**Textauszug:**
+---+
Das hängt unter anderem damit zusammen, dass Männer generell eine höhere Affinität zu Maschinen haben. Die Möglichkeit darüber ihren Selbstwert zu definieren ist offenbar sehr naheliegend. Mir ist kein Fall bekannt, in dem Frauen Täter waren.
Viele dieser Männer hätten eine Beziehung zu ihrem Auto, „wie eine Mutter zu ihrerm Kind“, haben Sie der Süddeutschen Zeitung gesagt. Kommt das wirklich vor?
Das kommt auch bei viel harmloseren Fällen vor, dass Leute einen extrem emotionalisierten Bezug zu den Motorfahrzeugen haben. Für die ist das Auto wichtiger, als die Freundin. Sie begründen das etwa damit, dass das Auto tue, was sie sagen.
Manche sprechen auch vom Auto als „Penisverlängerung“…
Im Kern trifft das zu, es ist Machogehabe. Diese Männer geben sich mit dem Auto eine andere Hülle, sie schaffen sich andere Grenzen. Wenn das Auto geil und teuer ist, stärkt das das eigene Ego.
+---+
Gespeicherte Einträge:
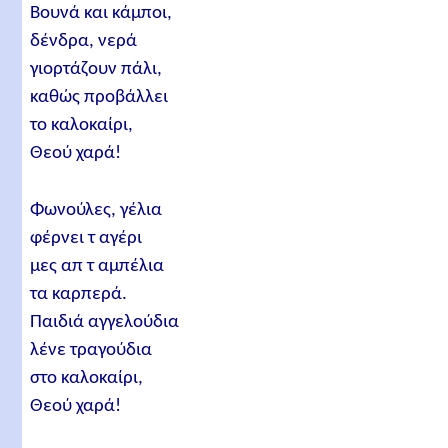
Βουνά και κάμποι,
δένδρα, νερά
γιορτάζουν πάλι,
καθώς προβάλλει
το καλοκαίρι,
Θεού χαρά!
Φωνούλες, γέλια
φέρνει τ αγέρι
μες απ τ αμπέλια
τα καρπερά.
Παιδιά αγγελούδια
λένε τραγούδια
στο καλοκαίρι,
Θεού χαρά!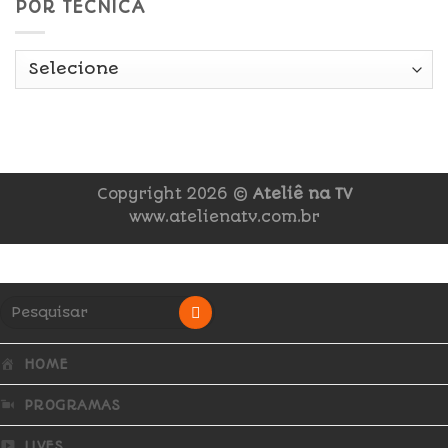
POR TÉCNICA
Copyright 2026 ©
Ateliê na TV
www.atelienatv.com.br
HOME
PROGRAMAS
LIVES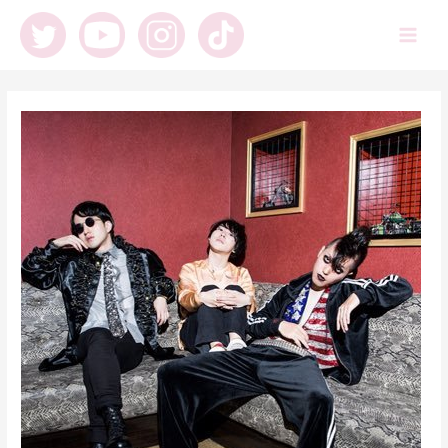
内
容
Main
を
ス
Men
キ
ッ
プ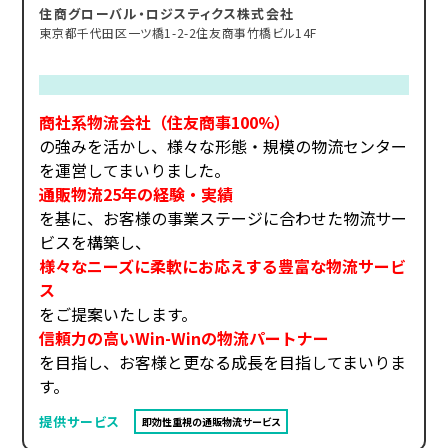
住商グローバル・ロジスティクス株式会社
東京都千代田区一ツ橋1-2-2住友商事竹橋ビル14F
商社系物流会社（住友商事100%）
の強みを活かし、様々な形態・規模の物流センター
を運営してまいりました。
通販物流25年の経験・実績
を基に、お客様の事業ステージに合わせた物流サー
ビスを構築し、
様々なニーズに柔軟にお応えする豊富な物流サービ
ス
をご提案いたします。
信頼力の高いWin-Winの物流パートナー
を目指し、お客様と更なる成長を目指してまいりま
す。
提供サービス
即効性重視の通販物流サービス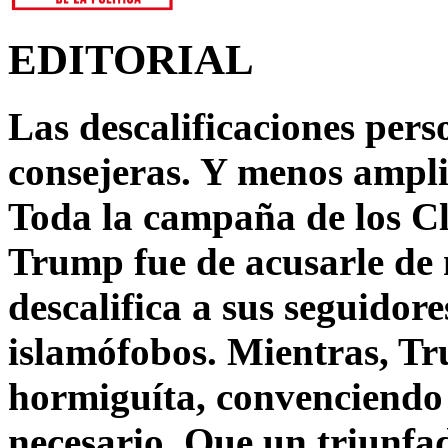
EDITORIAL
Las descalificaciones pers
consejeras. Y menos ampli
Toda la campaña de los C
Trump fue de acusarle de 
descalifica a sus seguido
islamófobos. Mientras, T
hormiguíta, convenciendo 
necesario. Que un triunfa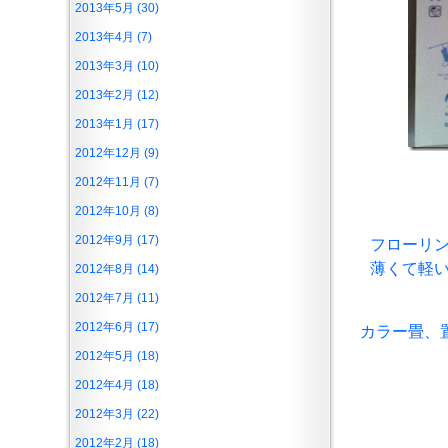
2013年5月 (30)
2013年4月 (7)
2013年3月 (10)
2013年2月 (12)
2013年1月 (17)
2012年12月 (9)
2012年11月 (7)
2012年10月 (8)
2012年9月 (17)
フローリ
薄くて軽
2012年8月 (14)
2012年7月 (11)
2012年6月 (17)
カラー畳、
2012年5月 (18)
2012年4月 (18)
2012年3月 (22)
2012年2月 (18)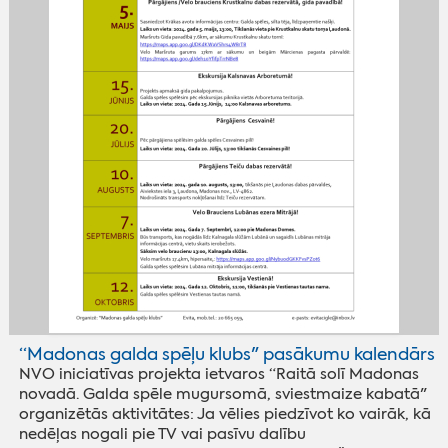
“Madonas galda spēļu klubs" pasākumu kalendārs
NVO iniciatīvas projekta ietvaros “Raitā solī Madonas
novadā. Galda spēle mugursomā, sviestmaize kabatā"
organizētās aktivitātes: Ja vēlies piedzīvot ko vairāk, kā
nedēļas nogali pie TV vai pasīvu dalību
+---+
**Aufgabe:** Womit begründen manche Leute im Textauszug, dass ihnen das Auto wichtiger ist als die Freundin? Die Einträge stammen aus einer anderen Quelle.

**Lösung:** Sie begründen es damit, dass das Auto tut, was sie sagen.